A new study has found that eye pleasing gadget graphics enhance our performance.
According to British researchers Irene Reppa of Swansea University and Sine McDougall of Bournemouth University, an appealing graphic on a mobile phone or website helps people perform tasks quicker and more easily as the job gets more demanding. Investing a little bit extra to design aesthetically pleasing visuals for electronic devices, websites or anything people need to interact with will be beneficial in the long run.
The researchers used computer icons in the study because these visuals are well-defined stimuli and part of modern life. In a search-and-localization task, participants first memorized a target icon and then searched for it among an array of nine icons. This assignment was designed to reflect the kind of task people perform when interacting with modern electronics. This includes finding and selecting icons representing tasks to be carried out from among a number of distracting symbols.

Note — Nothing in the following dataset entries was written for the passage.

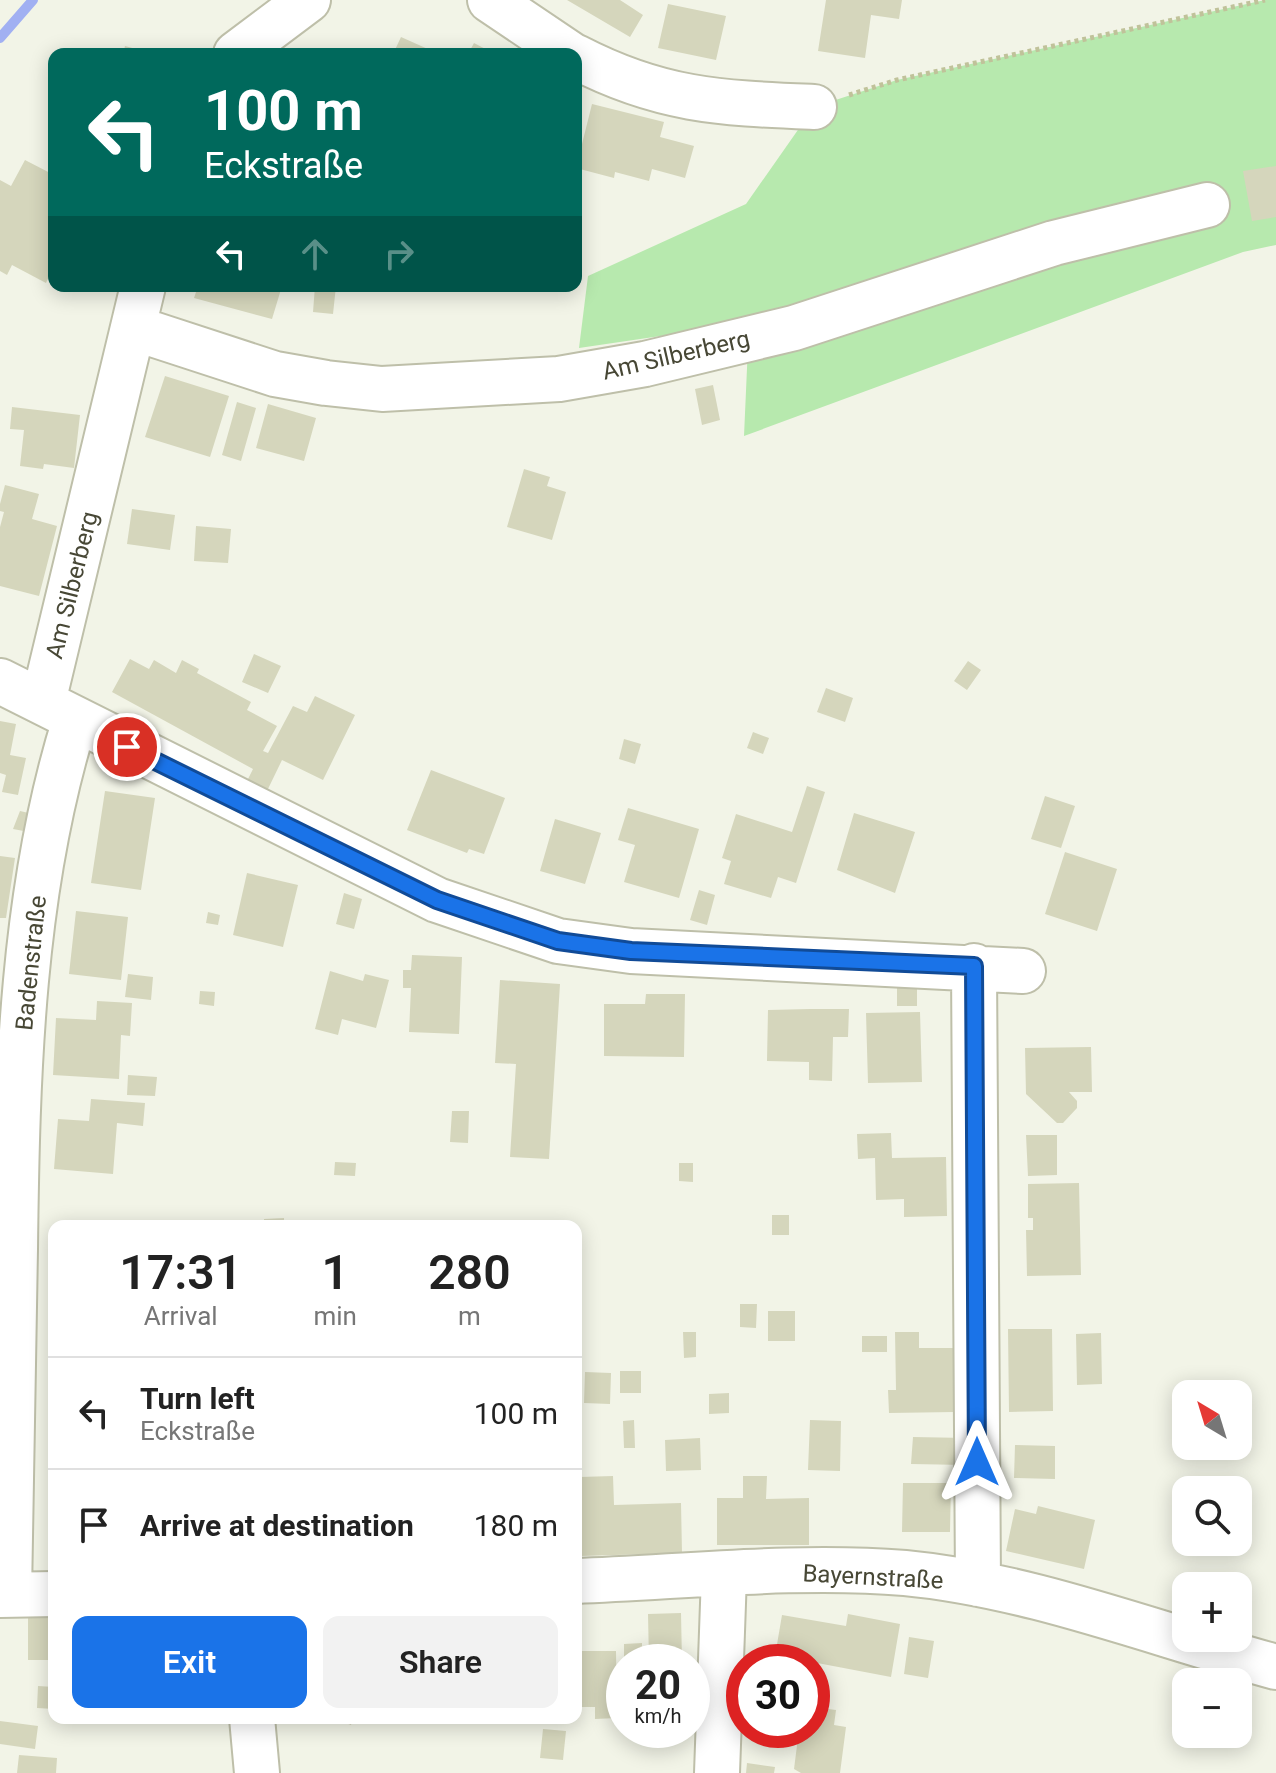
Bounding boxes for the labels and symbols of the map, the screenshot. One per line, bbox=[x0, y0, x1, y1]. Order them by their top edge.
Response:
street label: Am Silberberg bbox=[600, 324, 752, 386]
street label: Am Silberberg bbox=[40, 509, 104, 661]
pin bbox=[93, 713, 161, 781]
street label: Badenstraße bbox=[10, 894, 52, 1032]
north arrow bbox=[1172, 1380, 1252, 1460]
position arrow bbox=[935, 1420, 1019, 1504]
street label: Bayernstraße bbox=[802, 1559, 944, 1595]
speed limit sign: 30 bbox=[726, 1644, 830, 1748]

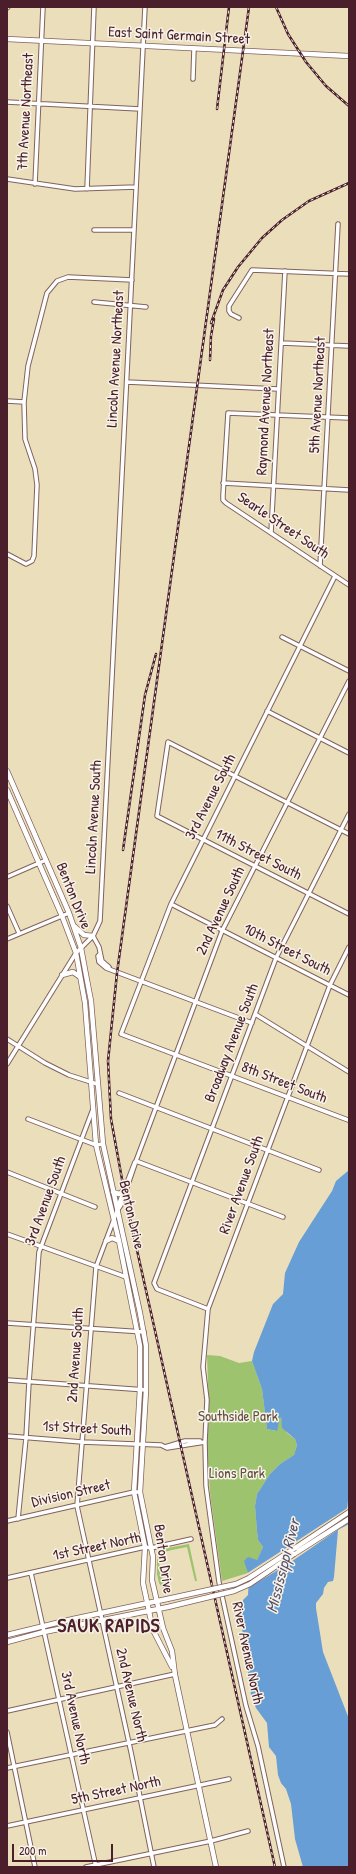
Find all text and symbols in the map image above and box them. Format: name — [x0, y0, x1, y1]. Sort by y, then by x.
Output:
street label: East Saint Germain Street — [108, 23, 250, 49]
street label: 7th Avenue Northeast — [14, 53, 38, 171]
street label: Lincoln Avenue Northeast — [103, 290, 129, 428]
street label: Raymond Avenue Northeast — [253, 328, 279, 476]
street label: 5th Avenue Northeast — [306, 336, 330, 454]
street label: Searle Street South — [234, 489, 332, 563]
street label: 3rd Avenue South — [182, 751, 240, 843]
street label: Lincoln Avenue South — [82, 760, 106, 874]
street label: 11th Street South — [212, 826, 304, 884]
street label: Benton Drive — [52, 860, 94, 932]
street label: 2nd Avenue South — [193, 864, 249, 958]
street label: 10th Street South — [240, 920, 334, 980]
street label: Broadway Avenue South — [201, 981, 263, 1105]
street label: 8th Street South — [239, 1058, 329, 1108]
street label: River Avenue South — [216, 1133, 268, 1237]
street label: 3rd Avenue South — [22, 1154, 70, 1248]
street label: Benton Drive — [114, 1179, 148, 1251]
street label: 2nd Avenue South — [64, 1307, 88, 1403]
park label: Southside Park — [198, 1408, 278, 1426]
street label: 1st Street South — [42, 1418, 132, 1440]
park label: Lions Park — [209, 1465, 265, 1483]
street label: Division Street — [30, 1476, 112, 1512]
water label: Mississippi River — [263, 1517, 305, 1615]
street label: Benton Drive — [149, 1523, 177, 1595]
street label: 1st Street North — [51, 1529, 143, 1565]
street label: River Avenue North — [227, 1600, 267, 1706]
district label: SAUK RAPIDS — [58, 1616, 160, 1638]
street label: 2nd Avenue North — [111, 1646, 151, 1744]
street label: 3rd Avenue North — [56, 1670, 94, 1766]
street label: 5th Street North — [70, 1773, 162, 1809]
scale bar — [14, 1836, 115, 1862]
text: 200 m — [19, 1842, 46, 1859]

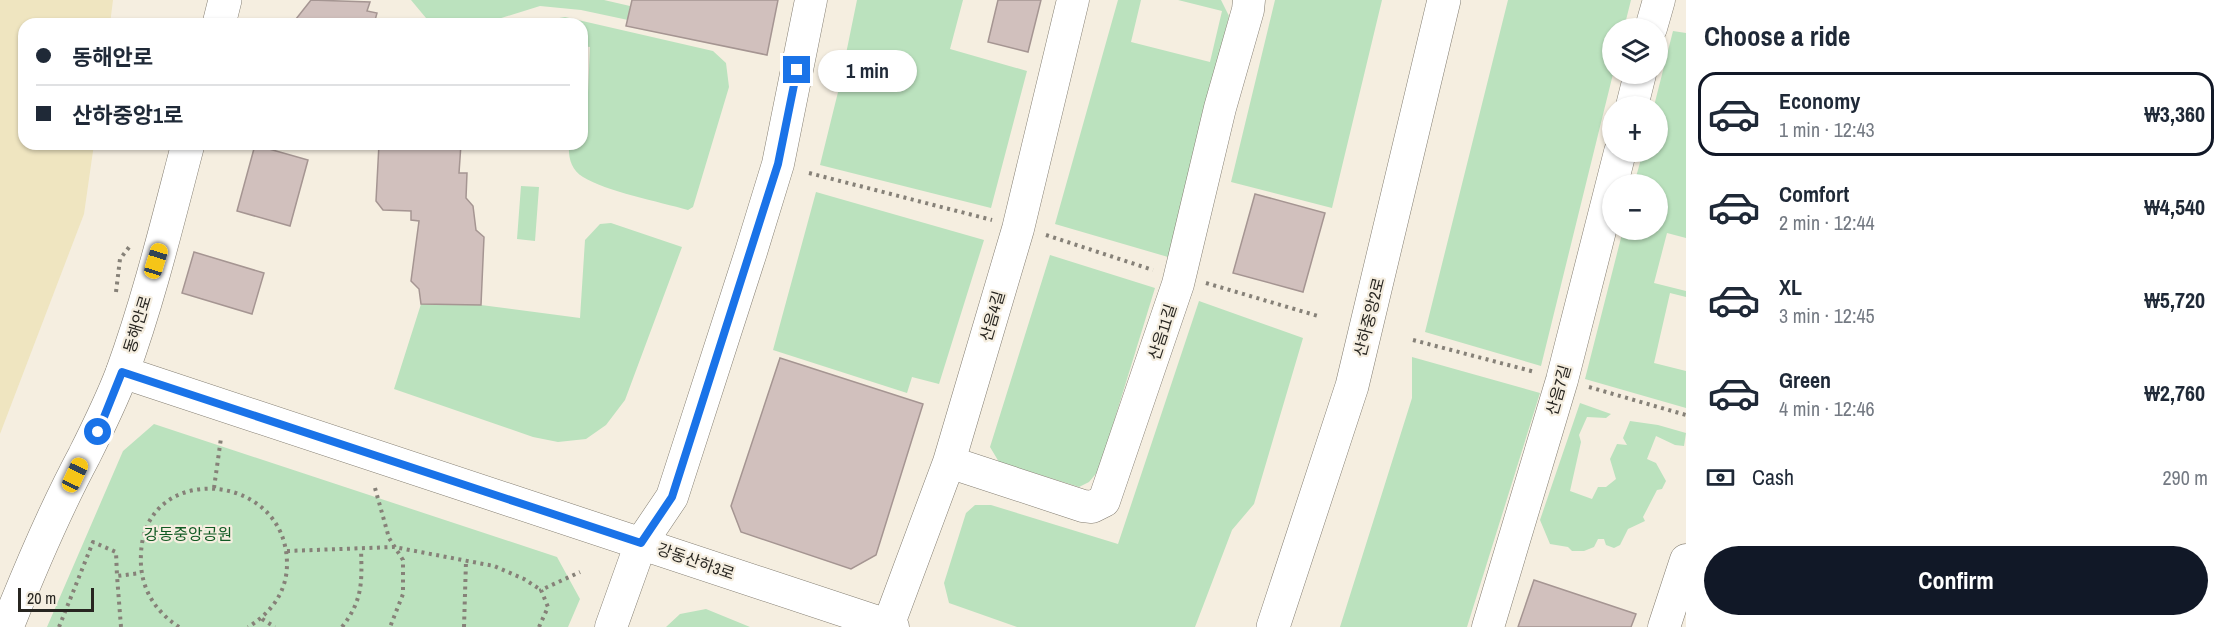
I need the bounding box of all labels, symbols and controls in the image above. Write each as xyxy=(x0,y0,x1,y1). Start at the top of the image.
map controls xyxy=(1602,18,1668,240)
button: layers xyxy=(1602,18,1668,84)
text: Choose a ride xyxy=(1704,18,1850,54)
text: 동해안로 xyxy=(72,42,153,72)
callout: 1 min xyxy=(818,49,917,91)
route end xyxy=(783,56,810,83)
text: 1 min xyxy=(846,57,889,84)
text: Economy xyxy=(1779,86,1860,116)
icon: car xyxy=(1707,87,1761,141)
button: + xyxy=(1602,96,1668,162)
text: ₩3,360 xyxy=(2144,99,2205,129)
text: 산하중앙1로 xyxy=(72,100,183,130)
text: 1 min · 12:43 xyxy=(1779,116,1875,143)
button: − xyxy=(1602,174,1668,240)
text: Comfort xyxy=(1779,179,1849,209)
icon: car xyxy=(1707,180,1761,234)
text: ₩4,540 xyxy=(2144,192,2205,222)
text: 2 min · 12:44 xyxy=(1779,209,1875,236)
car xyxy=(142,241,170,281)
text: XL xyxy=(1779,272,1802,302)
icon: car xyxy=(1707,273,1761,327)
street label: 산하중앙2로 xyxy=(1349,275,1390,359)
text: ₩5,720 xyxy=(2144,285,2205,315)
street label: 산음4길 xyxy=(974,288,1010,344)
street label: 동해안로 xyxy=(118,292,156,355)
street label: 산음11길 xyxy=(1143,301,1181,363)
text: 3 min · 12:45 xyxy=(1779,302,1875,329)
street label: 산음7길 xyxy=(1540,362,1576,418)
text: Green xyxy=(1779,365,1831,395)
icon: car xyxy=(1707,366,1761,420)
text: ₩2,760 xyxy=(2144,378,2205,408)
text: 4 min · 12:46 xyxy=(1779,395,1875,422)
route start xyxy=(84,418,111,445)
car xyxy=(59,455,91,495)
icon: cash xyxy=(1704,461,1737,494)
text: Cash xyxy=(1752,462,1794,492)
text: 290 m xyxy=(2162,464,2208,491)
park label: 강동중앙공원 xyxy=(144,523,232,545)
street label: 강동산하3로 xyxy=(654,537,738,585)
button: Confirm xyxy=(1704,546,2208,615)
scale bar xyxy=(18,585,94,612)
text: 20 m xyxy=(27,587,56,609)

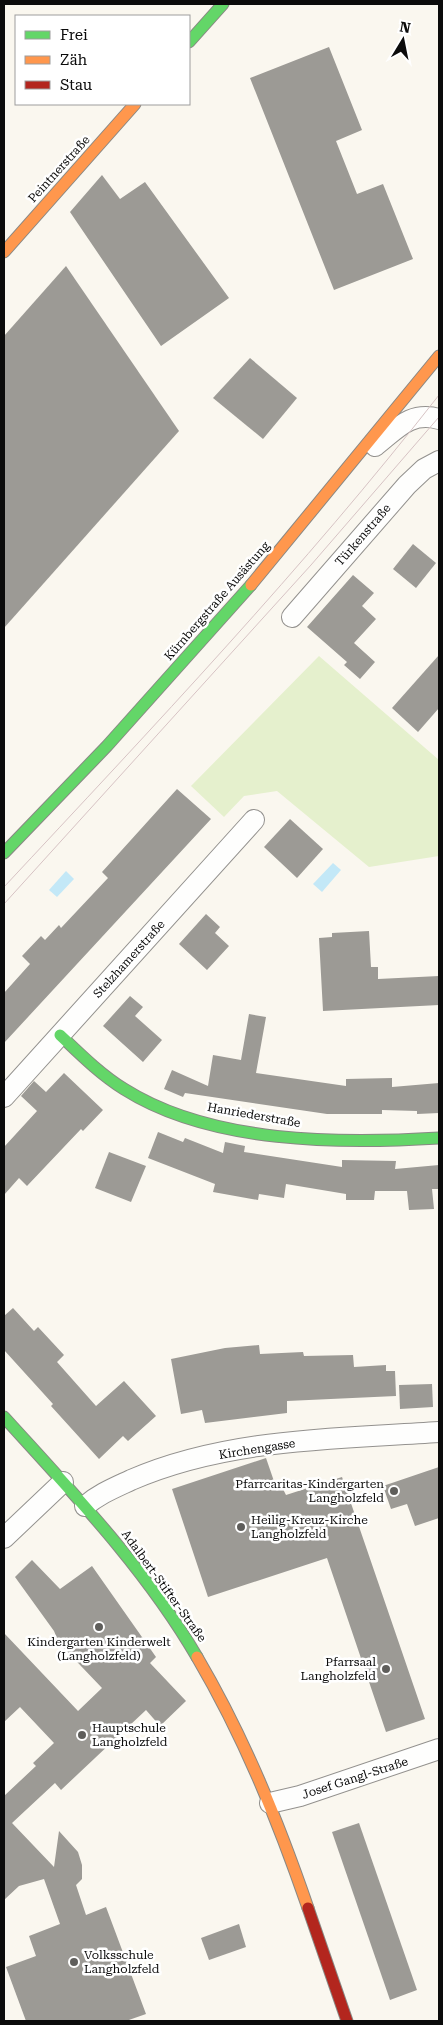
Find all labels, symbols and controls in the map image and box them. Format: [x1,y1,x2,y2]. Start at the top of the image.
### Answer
legend [15,15,190,105]
north arrow [378,15,428,65]
text: N [399,18,412,36]
text: Frei [60,26,88,44]
text: Zäh [60,51,88,69]
text: Stau [60,76,93,94]
street label: Peintnerstraße [25,132,93,205]
street label: Türkenstraße [332,501,394,569]
street label: Kürnbergstraße Ausästung [162,539,273,663]
street label: Stelzhamerstraße [90,917,168,1001]
street label: Hanriederstraße [206,1100,302,1130]
street label: Kirchengasse [218,1436,297,1462]
place label: Pfarrcaritas-Kindergarten Langholzfeld [235,1477,384,1505]
marker: Pfarrcaritas-Kindergarten Langholzfeld [388,1485,400,1497]
place label: Heilig-Kreuz-Kirche Langholzfeld [251,1513,368,1541]
marker: Heilig-Kreuz-Kirche Langholzfeld [235,1521,247,1533]
street label: Adalbert-Stifter-Straße [119,1527,209,1645]
marker: Kindergarten Kinderwelt (Langholzfeld) [93,1621,105,1633]
place label: Kindergarten Kinderwelt (Langholzfeld) [27,1635,171,1663]
place label: Pfarrsaal Langholzfeld [300,1655,376,1683]
marker: Pfarrsaal Langholzfeld [380,1663,392,1675]
place label: Hauptschule Langholzfeld [92,1721,168,1749]
marker: Hauptschule Langholzfeld [76,1729,88,1741]
street label: Josef Gangl-Straße [300,1754,410,1802]
place label: Volksschule Langholzfeld [84,1948,160,1976]
marker: Volksschule Langholzfeld [68,1956,80,1968]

The researchers concluded that appealing icons are not only pleasant to use, but also speed up people's ability to solve multi-step problems with visuals when using websites or mobile phones. Pleasing aesthetics prove to be most important under taxing conditions, such as when users deal with complex, abstract or unfamiliar material.
Reppa said that savings of even a few milliseconds at a time all add up when one was performing multi-step interactions on a website or a mobile phone, and this might make people avoid some interfaces, such as certain websites or phones, in favour of those that maximise efficient performance.
The researchers advised that investing in designing visuals with the most widespread appeal as possible. Doing so would not only enhance the user experience but it will allow people who use mobiles and websites to be more efficient, yielding benefits for the industries creating the applications and interfaces.
The results are published in Springer's journal Psychonomic Bulletin and Review.